:: AVAILABLE DATA ::
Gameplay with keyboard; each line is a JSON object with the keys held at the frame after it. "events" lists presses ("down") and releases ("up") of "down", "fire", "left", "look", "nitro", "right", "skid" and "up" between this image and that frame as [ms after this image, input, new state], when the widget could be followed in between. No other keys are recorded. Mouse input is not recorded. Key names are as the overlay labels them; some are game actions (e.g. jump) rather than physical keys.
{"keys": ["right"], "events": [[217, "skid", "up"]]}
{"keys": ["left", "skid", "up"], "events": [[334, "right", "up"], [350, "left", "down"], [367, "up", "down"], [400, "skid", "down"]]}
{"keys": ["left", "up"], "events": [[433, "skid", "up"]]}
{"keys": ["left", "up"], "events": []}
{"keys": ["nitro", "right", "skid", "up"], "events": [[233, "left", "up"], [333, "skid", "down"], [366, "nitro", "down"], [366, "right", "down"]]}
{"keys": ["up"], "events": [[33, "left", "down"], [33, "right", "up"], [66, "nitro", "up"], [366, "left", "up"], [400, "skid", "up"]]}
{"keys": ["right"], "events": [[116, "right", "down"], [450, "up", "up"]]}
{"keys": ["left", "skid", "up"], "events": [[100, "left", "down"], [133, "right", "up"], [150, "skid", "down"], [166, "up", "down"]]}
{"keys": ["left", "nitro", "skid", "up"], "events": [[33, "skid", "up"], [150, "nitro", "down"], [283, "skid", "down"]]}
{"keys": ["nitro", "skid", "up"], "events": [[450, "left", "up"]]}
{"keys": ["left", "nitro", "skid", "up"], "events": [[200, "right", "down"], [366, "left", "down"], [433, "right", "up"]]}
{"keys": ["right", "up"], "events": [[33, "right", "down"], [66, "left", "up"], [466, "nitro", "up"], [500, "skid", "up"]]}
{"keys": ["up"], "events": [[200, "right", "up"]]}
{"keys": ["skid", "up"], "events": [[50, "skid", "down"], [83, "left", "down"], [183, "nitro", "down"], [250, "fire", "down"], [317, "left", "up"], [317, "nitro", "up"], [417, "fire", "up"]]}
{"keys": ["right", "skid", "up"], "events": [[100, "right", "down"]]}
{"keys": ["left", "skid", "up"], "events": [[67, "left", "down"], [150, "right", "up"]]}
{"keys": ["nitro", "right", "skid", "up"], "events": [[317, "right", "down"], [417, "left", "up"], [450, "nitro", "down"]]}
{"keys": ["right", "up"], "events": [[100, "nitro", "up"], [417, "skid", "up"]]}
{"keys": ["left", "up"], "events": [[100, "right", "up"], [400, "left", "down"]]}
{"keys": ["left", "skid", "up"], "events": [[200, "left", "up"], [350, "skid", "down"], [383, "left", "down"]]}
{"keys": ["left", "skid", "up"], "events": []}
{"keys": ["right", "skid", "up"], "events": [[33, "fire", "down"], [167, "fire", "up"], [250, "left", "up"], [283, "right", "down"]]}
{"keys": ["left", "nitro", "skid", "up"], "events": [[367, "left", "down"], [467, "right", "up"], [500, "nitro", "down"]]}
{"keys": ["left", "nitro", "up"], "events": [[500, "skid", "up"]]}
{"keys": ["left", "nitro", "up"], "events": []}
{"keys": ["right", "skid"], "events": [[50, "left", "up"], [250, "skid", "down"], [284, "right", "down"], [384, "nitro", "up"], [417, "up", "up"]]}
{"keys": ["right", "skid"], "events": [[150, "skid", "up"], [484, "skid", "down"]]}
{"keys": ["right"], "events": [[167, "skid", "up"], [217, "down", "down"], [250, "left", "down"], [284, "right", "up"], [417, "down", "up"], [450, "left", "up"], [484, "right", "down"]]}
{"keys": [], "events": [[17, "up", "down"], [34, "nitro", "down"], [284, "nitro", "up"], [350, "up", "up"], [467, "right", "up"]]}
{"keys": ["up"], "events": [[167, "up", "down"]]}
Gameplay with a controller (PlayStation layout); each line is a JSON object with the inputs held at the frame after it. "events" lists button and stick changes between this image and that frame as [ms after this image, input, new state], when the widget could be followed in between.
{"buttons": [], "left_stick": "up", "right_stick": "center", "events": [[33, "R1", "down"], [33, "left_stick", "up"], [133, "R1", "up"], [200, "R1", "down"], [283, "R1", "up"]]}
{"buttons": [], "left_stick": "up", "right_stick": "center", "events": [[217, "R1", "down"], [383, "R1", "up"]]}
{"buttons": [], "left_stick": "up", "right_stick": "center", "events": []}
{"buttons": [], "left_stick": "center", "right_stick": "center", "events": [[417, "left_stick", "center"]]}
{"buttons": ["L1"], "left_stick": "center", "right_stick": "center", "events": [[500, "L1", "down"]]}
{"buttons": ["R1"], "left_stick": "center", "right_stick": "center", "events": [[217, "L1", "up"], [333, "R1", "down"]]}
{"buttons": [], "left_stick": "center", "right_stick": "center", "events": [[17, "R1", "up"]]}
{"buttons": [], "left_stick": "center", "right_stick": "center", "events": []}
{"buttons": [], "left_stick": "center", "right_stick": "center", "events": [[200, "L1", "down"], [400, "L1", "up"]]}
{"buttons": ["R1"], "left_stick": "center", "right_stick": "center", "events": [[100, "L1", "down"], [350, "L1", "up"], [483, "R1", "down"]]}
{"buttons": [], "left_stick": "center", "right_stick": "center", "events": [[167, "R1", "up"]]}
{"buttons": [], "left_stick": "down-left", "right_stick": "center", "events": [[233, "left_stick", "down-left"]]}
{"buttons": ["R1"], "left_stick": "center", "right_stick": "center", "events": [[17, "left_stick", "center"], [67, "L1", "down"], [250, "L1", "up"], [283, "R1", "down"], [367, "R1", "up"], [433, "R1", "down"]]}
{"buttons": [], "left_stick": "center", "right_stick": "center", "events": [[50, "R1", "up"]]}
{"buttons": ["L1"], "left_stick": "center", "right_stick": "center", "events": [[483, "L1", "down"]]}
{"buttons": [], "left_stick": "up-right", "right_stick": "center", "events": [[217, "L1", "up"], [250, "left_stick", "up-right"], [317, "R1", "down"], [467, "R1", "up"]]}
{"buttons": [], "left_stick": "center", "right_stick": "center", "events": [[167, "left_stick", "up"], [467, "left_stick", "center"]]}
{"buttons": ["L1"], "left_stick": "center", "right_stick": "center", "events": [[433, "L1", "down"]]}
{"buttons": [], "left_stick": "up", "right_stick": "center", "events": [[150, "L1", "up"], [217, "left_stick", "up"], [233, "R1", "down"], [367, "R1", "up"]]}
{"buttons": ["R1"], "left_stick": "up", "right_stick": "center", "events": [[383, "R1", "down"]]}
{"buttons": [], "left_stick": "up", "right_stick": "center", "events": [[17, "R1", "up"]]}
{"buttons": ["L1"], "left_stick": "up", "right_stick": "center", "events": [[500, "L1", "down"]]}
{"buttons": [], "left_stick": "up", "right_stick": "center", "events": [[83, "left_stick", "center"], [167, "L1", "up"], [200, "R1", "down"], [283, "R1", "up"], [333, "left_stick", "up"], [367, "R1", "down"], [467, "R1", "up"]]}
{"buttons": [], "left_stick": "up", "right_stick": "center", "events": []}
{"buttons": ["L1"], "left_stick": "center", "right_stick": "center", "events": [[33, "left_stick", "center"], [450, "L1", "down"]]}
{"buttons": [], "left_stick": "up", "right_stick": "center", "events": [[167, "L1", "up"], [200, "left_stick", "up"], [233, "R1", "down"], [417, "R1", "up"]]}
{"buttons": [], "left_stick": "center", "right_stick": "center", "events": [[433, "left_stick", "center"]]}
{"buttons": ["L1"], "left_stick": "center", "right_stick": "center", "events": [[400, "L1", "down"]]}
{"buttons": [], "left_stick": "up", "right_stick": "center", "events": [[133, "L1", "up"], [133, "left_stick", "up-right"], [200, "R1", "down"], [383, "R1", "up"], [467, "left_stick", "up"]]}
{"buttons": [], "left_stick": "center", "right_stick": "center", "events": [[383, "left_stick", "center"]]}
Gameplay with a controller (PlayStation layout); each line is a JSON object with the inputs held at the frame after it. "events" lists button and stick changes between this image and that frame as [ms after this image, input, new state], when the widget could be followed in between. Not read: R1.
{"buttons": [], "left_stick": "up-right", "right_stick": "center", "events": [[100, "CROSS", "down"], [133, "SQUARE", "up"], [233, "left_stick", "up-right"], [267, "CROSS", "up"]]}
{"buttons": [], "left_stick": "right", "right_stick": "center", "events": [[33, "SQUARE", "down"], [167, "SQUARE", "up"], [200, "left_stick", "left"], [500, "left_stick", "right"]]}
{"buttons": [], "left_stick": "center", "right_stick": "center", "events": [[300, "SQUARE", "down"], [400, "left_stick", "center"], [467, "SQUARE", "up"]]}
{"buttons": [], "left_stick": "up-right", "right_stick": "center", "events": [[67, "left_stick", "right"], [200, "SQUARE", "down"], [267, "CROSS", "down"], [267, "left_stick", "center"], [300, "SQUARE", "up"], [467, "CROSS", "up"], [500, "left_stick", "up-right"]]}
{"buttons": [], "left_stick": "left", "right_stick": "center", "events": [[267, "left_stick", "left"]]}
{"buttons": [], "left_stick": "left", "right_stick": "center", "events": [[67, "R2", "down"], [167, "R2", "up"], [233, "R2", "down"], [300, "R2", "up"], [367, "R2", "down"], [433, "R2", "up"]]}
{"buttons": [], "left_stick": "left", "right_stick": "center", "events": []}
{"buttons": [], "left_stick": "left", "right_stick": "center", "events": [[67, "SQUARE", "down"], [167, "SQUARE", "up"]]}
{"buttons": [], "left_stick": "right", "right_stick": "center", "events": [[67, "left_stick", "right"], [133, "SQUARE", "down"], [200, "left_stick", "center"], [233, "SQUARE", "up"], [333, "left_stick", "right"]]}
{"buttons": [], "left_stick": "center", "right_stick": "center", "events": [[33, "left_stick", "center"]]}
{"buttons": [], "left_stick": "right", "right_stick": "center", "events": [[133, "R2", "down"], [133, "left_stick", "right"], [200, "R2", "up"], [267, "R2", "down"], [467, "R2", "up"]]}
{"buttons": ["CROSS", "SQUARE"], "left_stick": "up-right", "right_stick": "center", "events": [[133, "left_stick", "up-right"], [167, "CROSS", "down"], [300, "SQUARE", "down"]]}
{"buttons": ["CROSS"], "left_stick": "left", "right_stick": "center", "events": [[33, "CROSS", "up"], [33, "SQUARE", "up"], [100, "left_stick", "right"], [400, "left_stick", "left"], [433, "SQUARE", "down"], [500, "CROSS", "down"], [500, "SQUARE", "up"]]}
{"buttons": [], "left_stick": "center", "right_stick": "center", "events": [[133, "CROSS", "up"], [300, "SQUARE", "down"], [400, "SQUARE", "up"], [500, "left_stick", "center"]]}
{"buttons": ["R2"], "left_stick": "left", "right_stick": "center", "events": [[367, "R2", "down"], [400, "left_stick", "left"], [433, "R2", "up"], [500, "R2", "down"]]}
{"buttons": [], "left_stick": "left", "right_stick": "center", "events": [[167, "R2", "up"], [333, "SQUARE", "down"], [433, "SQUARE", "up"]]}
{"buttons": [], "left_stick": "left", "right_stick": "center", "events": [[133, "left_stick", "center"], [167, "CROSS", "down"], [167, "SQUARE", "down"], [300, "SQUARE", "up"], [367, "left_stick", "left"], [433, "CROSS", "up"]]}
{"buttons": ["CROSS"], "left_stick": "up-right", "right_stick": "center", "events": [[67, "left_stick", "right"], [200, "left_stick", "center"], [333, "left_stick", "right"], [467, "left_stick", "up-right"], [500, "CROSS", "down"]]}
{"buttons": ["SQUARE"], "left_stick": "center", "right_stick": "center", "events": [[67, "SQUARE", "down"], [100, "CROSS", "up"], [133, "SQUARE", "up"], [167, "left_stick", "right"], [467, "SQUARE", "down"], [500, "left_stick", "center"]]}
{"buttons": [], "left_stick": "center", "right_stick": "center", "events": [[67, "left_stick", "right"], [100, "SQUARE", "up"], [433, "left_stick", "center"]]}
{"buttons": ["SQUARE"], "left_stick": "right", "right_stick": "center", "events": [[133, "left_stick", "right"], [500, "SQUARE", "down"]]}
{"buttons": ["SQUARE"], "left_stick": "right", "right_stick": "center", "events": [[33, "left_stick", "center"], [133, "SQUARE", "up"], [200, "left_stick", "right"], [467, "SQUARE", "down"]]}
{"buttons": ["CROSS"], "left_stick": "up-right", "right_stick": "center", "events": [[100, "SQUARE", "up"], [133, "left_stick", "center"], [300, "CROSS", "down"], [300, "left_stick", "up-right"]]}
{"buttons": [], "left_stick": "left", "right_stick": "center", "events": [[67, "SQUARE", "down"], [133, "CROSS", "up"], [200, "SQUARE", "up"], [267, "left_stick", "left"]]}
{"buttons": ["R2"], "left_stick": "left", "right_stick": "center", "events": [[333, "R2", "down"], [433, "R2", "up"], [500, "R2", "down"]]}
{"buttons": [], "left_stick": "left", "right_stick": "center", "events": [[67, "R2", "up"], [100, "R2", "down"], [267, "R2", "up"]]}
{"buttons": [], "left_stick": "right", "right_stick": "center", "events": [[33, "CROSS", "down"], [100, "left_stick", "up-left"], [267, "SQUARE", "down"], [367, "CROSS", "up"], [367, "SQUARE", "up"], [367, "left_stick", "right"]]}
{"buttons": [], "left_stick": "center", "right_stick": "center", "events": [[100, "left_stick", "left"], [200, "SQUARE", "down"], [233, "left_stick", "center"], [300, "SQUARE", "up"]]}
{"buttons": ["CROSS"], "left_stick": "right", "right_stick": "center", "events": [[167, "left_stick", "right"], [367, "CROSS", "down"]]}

:: WORK INSTRUCTIONS ::
Pick each line holding the word "fire" out of the listing.

:: RESULT OF THE EXERCISE ::
Gameplay with keyboard; each line is a JSON object with the keys held at the frame after it. "events" lists presses ("down") and releases ("up") of "down", "fire", "left", "look", "nitro", "right", "skid" and "up" between this image and that frame as [ms after this image, input, new state], when the widget could be followed in between. No other keys are recorded. Mouse input is not recorded. Key names are as the overlay labels them; some are game actions (e.g. jump) rather than physical keys.
{"keys": ["skid", "up"], "events": [[50, "skid", "down"], [83, "left", "down"], [183, "nitro", "down"], [250, "fire", "down"], [317, "left", "up"], [317, "nitro", "up"], [417, "fire", "up"]]}
{"keys": ["right", "skid", "up"], "events": [[33, "fire", "down"], [167, "fire", "up"], [250, "left", "up"], [283, "right", "down"]]}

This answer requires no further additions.